Hukuk Usulü Muhakemeleri Kanunu’na göre, bir şeyi iddia eden, ispatlamakla yükümlüdür. İddianızı delille kanıtlarsınız. İddia ettiğiniz şeyi karşı taraf kabul edebilir ya da belgelerle ispatlayabilirsiniz. Örneğin, maaş bordrosu ile karşı tarafın gelirini ispatlarsınız. Karşı taraf, belgelerin aksini ispat edebilir. Örneğin, iş yerinden asgari ücret gibi görünen bordro almıştır, halbuki çok daha fazla maaş alıyordur. Sonra bunun aksi de tanıklarla ispat edilebilir.
Banka hesapları, trafik kayıtları gibi belgeler, mali durumu ispatta kullanılır. Şahitler, kusurun kimde olduğuna dair hakimi ikna etmeye yönelik kullanılır. Çünkü tazminatlar kusur konusu dikkate alınarak belirlenir. Kusurlu olanın dava açmaya bile hakkı yoktur. Kusurlu iseniz davayı kaybedersiniz.

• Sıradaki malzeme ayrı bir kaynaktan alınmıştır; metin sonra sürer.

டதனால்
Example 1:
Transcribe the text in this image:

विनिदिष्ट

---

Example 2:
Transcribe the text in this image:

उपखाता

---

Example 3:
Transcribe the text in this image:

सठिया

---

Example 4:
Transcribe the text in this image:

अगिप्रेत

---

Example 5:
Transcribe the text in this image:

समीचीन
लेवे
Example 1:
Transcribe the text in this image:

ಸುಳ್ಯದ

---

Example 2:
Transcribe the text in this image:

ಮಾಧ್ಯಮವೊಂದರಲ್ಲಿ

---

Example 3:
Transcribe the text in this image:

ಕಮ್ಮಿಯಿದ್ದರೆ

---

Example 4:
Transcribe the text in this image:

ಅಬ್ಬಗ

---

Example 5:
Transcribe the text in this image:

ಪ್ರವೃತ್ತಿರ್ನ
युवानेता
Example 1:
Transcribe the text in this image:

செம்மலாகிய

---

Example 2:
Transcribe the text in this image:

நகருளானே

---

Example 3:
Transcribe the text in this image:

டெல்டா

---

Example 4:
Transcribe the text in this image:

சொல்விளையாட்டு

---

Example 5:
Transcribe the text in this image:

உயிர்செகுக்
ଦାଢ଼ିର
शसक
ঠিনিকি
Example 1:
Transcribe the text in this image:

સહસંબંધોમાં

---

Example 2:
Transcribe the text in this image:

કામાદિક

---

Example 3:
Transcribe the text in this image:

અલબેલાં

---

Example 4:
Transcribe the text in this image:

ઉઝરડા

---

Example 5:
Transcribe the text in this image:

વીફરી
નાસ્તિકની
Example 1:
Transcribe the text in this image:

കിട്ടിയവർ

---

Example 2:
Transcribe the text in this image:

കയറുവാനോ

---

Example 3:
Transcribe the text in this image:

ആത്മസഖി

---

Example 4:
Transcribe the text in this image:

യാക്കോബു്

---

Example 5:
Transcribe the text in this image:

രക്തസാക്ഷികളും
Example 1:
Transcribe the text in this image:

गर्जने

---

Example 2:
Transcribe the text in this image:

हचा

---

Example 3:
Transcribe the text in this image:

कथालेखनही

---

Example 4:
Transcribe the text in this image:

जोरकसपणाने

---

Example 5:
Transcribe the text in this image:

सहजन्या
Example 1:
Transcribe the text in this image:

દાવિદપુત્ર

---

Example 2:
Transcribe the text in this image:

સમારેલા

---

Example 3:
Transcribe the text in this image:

Eşlerden biri boşanmak istemiyorsa dava nasıl ilerler?
Eşlerden birinin boşanmak istememesinin sebebi, gerekli maddi gücü olmaması, karşı tarafa bedel ödetmek istemesi, alacaklarını alma yolunda bunu bir araç olarak görüp davayı uzatmak istemesi olabilir.

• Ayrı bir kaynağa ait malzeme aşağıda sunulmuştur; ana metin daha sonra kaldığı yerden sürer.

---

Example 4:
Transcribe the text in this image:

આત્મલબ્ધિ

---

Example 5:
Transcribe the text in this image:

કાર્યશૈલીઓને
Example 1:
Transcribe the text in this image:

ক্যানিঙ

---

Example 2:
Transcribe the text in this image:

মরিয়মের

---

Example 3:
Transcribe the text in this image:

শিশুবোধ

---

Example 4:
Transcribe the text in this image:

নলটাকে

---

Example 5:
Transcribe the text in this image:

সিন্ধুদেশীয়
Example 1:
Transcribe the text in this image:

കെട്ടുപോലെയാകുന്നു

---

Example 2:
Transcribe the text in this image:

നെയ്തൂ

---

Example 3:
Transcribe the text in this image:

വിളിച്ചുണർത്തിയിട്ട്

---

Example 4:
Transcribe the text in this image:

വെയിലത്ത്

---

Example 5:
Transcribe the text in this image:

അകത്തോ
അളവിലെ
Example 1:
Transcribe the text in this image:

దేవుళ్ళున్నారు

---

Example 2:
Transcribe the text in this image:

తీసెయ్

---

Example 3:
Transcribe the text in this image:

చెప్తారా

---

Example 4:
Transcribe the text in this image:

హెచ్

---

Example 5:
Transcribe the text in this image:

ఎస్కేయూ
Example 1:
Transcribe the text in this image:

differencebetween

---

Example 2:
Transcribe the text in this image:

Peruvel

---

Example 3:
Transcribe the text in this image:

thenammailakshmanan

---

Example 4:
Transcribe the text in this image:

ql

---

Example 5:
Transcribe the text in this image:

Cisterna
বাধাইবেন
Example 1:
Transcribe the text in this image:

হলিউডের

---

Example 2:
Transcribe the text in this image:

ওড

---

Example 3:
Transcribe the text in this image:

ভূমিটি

Hakim, dosyanın tamamlanmasıyla zaten kararını verecektir. Tarafların uzatmasına bağlı değildir karar. Ancak istemeyen eş, gerekli belgeyi vermeyerek bir veya iki celse uzatabilir davayı.

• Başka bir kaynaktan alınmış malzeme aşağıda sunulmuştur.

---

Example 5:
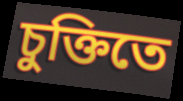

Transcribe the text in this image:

চুক্তিতে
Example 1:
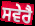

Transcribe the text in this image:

ਸਵੇਰੈ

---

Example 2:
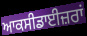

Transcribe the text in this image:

ਆਕਸੀਡਾਈਜ਼ਰਾਂ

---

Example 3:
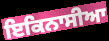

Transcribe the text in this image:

ਇਕਿਨਾਸੀਆ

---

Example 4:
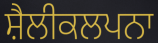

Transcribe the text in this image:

ਸ਼ੈਲੀਕਲਪਨਾ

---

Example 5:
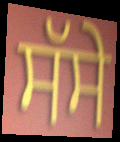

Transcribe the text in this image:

ਸੱਸੇ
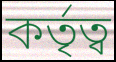
কৰ্তৃত্ব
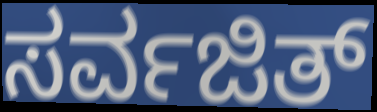
ಸರ್ವಜಿತ್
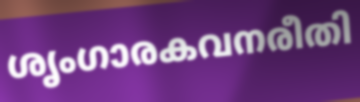
ശൃംഗാരകവനരീതി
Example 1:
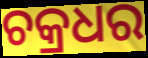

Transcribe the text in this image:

ଚକ୍ରଧର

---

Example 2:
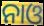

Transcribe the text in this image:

ନାଓ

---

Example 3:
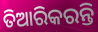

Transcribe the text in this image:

ତିଆରିକରନ୍ତି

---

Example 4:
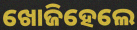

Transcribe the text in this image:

ଖୋଜିହେଲେ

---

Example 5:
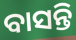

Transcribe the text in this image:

ବାସନ୍ତି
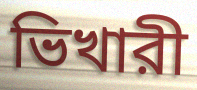
ভিখারী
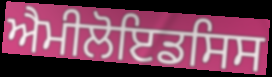
ਐਮੀਲੋਇਡਸਿਸ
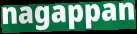
nagappan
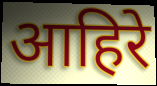
आहिरे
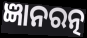
ଜ୍ଞାନରତ୍ନ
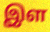
இள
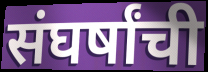
संघर्षांची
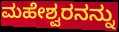
ಮಹೇಶ್ವರನನ್ನು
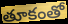
తూకంతో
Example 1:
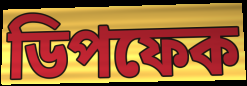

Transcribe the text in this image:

ডিপফেক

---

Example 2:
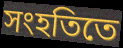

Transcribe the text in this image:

সংহতিতে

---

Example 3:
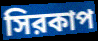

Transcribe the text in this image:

সিরকাপ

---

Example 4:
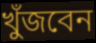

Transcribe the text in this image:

খুঁজবেন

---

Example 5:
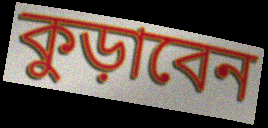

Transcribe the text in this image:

কুড়াবেন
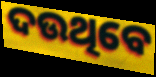
ଦଉଥିବେ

Tarafların aile nüfus tablosu, şahit beyanları, gerekli evraklar gelip dosya tamamlandığında, hakim için aydınlatılması gereken herhangi bir konu kalmadığında hakim kararını verir; ya davayı kabul eder ya da reddeder.
Anlaşmalı boşanma nedir?
Anlaşmalı boşanma için tarafların en az bir yıl evli kalmış olması gerekir. Bundaki temel amaç, hakim aile hukukunu korumak zorunda olduğu için, insanları biraz daha düşünmeye sevk etmektir.
Anlaşmalı boşanma için aile mahkemesine müracat ettiğiniz takdirde mahkeme size bir gün verir. Hakim iki tarafı da orada görmek durumundadır. Diğer tür davalarda görmek zorunda değil, vekille de temsil edilebilirsiniz. Hakim o şahsın iradesinin gerçekten boşanma yönünde olup olmadığını tespit etmek ister. Kişi, kendi rızasıyla mı, yoksa zorlama ile mi davayı açıyor, hakim görmek ister. Hakim ikna olmazsa davayı reddedebilir.
Ama anlaşmalı boşanma davalarını, artık Türk halkının sosyal ve kültürel pozisyonu da yükseldiği için, çok uzatmadan, aklı başında insanlara sunulmuş bir kolaylık olarak ele alıyor kanun.